(What the task requires): Your response should be every line from the entries that includes the string "each".

(Data to use):
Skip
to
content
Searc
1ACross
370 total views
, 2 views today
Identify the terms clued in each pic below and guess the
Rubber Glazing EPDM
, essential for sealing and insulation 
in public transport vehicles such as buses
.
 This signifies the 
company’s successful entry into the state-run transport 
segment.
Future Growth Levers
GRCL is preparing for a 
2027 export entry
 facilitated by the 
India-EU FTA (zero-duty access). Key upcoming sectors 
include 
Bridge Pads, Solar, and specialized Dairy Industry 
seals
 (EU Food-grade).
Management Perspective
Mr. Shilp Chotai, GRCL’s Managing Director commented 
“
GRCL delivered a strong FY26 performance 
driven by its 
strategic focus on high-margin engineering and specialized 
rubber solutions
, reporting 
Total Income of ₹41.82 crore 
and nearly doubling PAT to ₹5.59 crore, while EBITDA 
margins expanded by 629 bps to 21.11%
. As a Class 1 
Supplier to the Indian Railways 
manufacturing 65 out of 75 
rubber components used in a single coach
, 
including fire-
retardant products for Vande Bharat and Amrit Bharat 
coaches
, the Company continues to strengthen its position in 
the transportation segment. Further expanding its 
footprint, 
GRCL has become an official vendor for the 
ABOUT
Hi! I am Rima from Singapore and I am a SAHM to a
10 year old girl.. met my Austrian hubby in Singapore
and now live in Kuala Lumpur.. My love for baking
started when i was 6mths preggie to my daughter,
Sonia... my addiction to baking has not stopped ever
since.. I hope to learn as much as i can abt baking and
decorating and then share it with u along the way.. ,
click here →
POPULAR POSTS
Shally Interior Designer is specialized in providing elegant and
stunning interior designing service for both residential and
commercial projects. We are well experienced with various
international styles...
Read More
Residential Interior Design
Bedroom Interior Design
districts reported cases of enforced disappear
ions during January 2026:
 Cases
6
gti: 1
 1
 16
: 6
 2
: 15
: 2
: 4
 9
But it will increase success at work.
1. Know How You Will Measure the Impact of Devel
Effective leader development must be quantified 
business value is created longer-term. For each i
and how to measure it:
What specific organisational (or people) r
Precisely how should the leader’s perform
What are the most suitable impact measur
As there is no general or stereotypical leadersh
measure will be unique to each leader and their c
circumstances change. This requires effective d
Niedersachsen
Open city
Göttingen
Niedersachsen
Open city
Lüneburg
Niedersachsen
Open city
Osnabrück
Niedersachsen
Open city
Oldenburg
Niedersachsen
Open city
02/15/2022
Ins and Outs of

(Output of the exercise):
Identify the terms clued in each pic below and guess the
business value is created longer-term. For each i
measure will be unique to each leader and their c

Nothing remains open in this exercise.